Funding for salmon research

Healthy specimen: Rodney Clark with a salmon caught near
Healthy specimen: Rodney Clark with a salmon caught near Kaikoura.

The salmon farming industry has more than $700,000 of government research money to spend on finding out why some fish are deformed and to develop vaccines to prevent infections.

The Ministry of Primary Industry granted $600,000 of Sustainable Farming Fund (SFF) money to the Salmon Improvement Group to study deformities in king (chinook) salmon farmed in New Zealand. Aquaculture New Zealand was granted $115,700 to develop ability for fish vaccines to be made in New Zealand.

Salmon Improvement Group manager John Bailey said the three-year project had three goals: To diagnose spinal deformities, measure incidence and look at causes.

Deformed fish were poor performers and could not be sold as a premium product, he said.

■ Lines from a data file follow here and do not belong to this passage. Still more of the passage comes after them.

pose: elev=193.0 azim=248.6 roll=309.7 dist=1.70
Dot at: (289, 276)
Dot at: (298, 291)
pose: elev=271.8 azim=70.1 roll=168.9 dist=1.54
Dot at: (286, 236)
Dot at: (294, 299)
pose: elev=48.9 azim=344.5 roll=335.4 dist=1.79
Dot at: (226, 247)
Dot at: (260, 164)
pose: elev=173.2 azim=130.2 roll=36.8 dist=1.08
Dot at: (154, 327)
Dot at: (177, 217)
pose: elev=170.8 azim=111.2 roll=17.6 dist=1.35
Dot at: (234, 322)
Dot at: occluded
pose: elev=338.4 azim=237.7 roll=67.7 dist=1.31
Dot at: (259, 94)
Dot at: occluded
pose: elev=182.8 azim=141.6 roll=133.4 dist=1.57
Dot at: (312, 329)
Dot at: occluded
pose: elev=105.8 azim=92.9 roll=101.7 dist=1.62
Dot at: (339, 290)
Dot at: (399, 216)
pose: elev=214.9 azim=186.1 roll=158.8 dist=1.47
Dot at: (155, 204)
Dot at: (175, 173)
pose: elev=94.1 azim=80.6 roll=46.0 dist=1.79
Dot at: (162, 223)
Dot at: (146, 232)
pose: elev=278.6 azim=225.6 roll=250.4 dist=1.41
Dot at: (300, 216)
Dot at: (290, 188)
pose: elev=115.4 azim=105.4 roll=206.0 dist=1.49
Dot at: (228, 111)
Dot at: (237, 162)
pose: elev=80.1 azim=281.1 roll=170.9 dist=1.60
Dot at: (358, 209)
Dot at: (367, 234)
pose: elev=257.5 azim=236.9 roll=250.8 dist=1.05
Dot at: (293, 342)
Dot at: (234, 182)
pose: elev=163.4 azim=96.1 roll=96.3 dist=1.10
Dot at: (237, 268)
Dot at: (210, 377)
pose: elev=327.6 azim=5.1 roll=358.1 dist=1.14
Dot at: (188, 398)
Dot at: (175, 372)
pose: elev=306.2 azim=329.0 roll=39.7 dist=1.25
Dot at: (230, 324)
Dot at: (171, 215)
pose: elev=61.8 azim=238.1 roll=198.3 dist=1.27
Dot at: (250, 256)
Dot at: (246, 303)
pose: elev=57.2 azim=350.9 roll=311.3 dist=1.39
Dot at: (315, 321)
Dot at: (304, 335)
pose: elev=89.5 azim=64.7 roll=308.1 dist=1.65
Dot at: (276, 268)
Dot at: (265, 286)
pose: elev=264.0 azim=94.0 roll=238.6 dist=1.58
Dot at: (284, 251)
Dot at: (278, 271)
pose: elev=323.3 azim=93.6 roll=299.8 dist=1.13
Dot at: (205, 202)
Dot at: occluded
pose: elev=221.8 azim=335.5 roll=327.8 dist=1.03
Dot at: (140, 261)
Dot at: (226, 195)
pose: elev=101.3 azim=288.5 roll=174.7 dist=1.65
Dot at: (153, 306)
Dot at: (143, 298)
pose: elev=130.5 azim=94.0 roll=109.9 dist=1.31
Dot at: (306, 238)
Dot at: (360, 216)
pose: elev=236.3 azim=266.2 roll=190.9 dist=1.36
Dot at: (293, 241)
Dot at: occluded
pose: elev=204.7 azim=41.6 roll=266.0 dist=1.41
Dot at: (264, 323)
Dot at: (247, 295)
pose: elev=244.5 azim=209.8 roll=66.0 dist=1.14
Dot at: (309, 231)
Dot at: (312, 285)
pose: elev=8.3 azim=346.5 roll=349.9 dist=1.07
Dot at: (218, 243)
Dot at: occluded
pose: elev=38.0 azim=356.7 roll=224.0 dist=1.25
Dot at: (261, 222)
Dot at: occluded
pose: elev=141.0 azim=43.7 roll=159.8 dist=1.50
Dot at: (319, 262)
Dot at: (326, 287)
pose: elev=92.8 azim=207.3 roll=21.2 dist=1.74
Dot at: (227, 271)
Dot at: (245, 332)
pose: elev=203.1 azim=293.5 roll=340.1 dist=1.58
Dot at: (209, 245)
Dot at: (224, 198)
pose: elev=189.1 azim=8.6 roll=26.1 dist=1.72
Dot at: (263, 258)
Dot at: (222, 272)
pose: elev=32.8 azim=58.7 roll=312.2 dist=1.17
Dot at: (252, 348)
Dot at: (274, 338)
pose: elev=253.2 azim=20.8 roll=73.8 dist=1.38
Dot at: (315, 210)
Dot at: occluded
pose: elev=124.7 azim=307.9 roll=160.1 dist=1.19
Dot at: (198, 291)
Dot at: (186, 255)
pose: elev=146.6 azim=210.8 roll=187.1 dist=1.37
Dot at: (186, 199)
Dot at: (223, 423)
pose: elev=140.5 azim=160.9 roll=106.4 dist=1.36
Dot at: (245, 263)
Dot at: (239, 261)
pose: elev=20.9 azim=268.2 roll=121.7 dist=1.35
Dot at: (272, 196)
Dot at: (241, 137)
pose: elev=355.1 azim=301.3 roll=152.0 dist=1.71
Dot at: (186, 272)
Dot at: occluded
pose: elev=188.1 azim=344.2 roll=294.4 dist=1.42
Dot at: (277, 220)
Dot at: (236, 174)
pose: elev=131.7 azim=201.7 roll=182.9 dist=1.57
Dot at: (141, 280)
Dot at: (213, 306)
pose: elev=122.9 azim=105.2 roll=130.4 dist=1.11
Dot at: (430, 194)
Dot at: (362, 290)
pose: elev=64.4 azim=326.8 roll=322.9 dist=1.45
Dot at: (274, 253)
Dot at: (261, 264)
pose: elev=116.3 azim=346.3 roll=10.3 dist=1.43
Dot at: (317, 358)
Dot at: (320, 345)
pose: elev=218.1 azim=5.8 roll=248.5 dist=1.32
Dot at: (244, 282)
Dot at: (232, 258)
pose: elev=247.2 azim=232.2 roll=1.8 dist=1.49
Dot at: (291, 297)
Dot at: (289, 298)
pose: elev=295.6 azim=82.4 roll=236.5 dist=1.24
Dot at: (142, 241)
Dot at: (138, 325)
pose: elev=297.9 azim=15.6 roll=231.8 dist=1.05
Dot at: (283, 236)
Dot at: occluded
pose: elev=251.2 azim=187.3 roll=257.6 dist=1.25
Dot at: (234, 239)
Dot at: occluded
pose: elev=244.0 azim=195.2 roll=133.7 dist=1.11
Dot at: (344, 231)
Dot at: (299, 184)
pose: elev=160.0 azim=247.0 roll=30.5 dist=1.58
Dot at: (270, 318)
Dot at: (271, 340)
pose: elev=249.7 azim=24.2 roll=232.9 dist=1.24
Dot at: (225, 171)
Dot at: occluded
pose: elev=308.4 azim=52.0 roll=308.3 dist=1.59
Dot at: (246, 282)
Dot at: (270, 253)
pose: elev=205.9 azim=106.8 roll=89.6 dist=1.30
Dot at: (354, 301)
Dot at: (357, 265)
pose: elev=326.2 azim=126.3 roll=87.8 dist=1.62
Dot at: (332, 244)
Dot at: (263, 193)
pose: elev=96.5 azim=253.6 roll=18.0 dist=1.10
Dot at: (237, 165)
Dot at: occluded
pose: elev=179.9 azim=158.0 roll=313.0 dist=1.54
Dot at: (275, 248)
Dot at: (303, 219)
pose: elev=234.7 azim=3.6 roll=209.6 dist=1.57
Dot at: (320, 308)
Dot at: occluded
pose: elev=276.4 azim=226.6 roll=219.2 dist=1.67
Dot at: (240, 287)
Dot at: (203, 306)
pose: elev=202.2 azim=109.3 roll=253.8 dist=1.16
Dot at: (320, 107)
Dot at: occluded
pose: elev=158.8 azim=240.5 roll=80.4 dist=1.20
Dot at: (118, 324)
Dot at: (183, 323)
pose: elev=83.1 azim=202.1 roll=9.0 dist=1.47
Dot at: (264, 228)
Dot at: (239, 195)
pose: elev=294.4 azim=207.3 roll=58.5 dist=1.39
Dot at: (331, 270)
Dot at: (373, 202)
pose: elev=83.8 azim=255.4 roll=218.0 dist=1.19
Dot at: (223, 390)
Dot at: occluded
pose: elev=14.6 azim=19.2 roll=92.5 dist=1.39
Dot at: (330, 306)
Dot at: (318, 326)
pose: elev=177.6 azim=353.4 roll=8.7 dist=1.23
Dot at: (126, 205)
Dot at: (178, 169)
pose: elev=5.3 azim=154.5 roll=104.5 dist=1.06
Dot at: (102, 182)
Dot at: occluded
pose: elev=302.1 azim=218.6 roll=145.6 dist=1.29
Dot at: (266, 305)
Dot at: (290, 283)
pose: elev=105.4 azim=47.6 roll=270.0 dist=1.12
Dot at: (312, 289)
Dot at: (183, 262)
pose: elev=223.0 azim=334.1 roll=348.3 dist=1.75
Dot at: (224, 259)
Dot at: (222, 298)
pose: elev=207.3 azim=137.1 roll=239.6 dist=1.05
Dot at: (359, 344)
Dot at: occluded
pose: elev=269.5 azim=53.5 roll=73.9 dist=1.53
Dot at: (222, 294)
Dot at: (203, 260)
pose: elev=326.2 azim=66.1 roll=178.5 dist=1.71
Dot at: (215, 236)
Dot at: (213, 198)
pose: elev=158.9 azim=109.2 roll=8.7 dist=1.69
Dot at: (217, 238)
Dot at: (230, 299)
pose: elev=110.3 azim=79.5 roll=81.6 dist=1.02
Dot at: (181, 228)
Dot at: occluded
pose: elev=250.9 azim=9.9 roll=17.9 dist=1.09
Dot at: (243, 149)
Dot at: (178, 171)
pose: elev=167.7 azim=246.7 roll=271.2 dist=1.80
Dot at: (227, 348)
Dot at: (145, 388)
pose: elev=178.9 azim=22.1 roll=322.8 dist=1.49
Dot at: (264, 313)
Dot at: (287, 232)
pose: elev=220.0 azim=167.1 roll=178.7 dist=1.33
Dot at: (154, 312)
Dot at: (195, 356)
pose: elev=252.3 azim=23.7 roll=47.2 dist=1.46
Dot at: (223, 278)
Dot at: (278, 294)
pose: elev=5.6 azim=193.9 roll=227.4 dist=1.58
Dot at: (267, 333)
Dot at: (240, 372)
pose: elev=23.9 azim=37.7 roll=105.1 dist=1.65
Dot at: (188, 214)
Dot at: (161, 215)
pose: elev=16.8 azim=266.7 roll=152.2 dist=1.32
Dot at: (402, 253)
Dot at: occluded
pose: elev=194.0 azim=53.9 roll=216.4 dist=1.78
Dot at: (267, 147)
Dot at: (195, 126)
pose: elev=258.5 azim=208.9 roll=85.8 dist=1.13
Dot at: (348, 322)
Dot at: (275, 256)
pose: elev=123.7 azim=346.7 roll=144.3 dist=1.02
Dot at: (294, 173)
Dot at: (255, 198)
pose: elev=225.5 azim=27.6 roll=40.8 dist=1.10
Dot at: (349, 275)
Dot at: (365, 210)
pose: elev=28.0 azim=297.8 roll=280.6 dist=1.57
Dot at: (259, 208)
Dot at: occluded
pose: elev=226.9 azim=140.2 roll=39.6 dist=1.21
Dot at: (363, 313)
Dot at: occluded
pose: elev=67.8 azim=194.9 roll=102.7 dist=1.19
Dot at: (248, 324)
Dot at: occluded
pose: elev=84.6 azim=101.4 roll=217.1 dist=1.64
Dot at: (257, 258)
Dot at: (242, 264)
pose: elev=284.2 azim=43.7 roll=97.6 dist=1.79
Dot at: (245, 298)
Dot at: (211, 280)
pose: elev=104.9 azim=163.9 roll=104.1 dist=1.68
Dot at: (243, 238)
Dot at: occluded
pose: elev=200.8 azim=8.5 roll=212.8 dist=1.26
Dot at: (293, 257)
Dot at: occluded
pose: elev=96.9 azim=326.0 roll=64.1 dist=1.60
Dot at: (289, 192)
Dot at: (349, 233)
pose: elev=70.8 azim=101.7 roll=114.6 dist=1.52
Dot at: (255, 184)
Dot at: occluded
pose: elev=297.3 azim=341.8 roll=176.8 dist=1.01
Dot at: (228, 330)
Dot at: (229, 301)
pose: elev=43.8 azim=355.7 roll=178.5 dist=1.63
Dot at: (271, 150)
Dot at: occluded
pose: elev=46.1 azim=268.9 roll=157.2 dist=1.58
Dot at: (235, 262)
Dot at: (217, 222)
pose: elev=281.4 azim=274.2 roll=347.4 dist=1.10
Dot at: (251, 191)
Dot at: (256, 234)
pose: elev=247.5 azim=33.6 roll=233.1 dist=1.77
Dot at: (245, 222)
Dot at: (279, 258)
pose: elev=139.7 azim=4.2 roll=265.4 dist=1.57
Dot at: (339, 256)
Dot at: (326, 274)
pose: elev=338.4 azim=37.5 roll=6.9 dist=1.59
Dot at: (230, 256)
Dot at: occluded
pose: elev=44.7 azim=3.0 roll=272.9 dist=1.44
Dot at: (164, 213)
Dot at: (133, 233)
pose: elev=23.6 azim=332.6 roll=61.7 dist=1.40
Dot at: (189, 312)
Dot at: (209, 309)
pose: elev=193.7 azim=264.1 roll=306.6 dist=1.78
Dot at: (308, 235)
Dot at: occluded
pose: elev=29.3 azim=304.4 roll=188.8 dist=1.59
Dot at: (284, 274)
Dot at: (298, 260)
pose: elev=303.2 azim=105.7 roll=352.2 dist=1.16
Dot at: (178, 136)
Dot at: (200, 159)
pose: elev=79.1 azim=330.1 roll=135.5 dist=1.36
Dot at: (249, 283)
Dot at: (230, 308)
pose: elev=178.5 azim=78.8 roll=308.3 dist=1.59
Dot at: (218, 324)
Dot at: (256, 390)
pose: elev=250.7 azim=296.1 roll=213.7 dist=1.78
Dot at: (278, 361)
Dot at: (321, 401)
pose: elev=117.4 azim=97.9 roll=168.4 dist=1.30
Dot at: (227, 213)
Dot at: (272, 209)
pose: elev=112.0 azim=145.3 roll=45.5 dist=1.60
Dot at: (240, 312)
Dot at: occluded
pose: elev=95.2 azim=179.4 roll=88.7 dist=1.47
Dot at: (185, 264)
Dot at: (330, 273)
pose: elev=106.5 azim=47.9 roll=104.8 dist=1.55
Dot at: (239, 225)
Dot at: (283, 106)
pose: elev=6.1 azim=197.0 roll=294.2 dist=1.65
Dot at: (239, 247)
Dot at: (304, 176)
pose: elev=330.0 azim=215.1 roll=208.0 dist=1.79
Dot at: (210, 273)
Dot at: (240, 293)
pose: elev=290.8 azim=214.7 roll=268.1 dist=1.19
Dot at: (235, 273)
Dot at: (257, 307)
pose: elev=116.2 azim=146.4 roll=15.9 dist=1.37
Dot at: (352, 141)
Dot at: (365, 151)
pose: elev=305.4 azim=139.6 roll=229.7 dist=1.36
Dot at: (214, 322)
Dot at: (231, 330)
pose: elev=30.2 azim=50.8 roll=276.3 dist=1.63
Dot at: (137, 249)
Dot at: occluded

Some died before leaving hatcheries for fish farms and others were culled.

Environmental conditions such as water temperature during incubation, nutrition at critical times and genetics all played a part in causing spinal defects in salmon species farmed overseas.

The fish-farming industry used genetic markers to select especially productive fish for breeding, Mr Bailey said. The project might also identify markers for malformed spines.

Massey University, the National Institute of Water and Atmosphere (NIWA) and feed company Skretting were all involved in the project which would be based at freshwater hatcheries and sea farms.

Salmon farming company Sanford was supportive and Mr Bailey hoped Mount Cook Alpine Salmon and Benmore Salmon might become involved.

This was the first time the New Zealand King Salmon freshwater manager knew of government and university researchers co-operating to benefit the industry, he said.

Aquaculture New Zealand (ANZ) has $115,700 of SFF money to spend researching the development of vaccines to prevent bacterial infections in farmed salmon.

ANZ technical director Colin Johnston said the industry would rather use vaccines to prevent disease than antibiotics as a cure.

New Zealand was in the enviable position of having no significant diseases affecting farmed fish, he said. Vaccines were not, and to his knowledge never had been, used on salmon in this country.

Salmon vaccines were available only from overseas suppliers, Mr Johnston said. By the end of the year-long project, he expected vaccines could be made in New Zealand, complying with regulations, quality control standards and intellectual property law.

Crown Research Institutes were involved in the project but no animal remedies companies.

Mr Johnston would not say which diseases fish vaccines could prevent "because I can't look into the future".

"This is about developing tools similar to any other production industry around the world."

Aquaculture New Zealand would publish results of the study but Mr Johnston did not know whether it would be publicly available.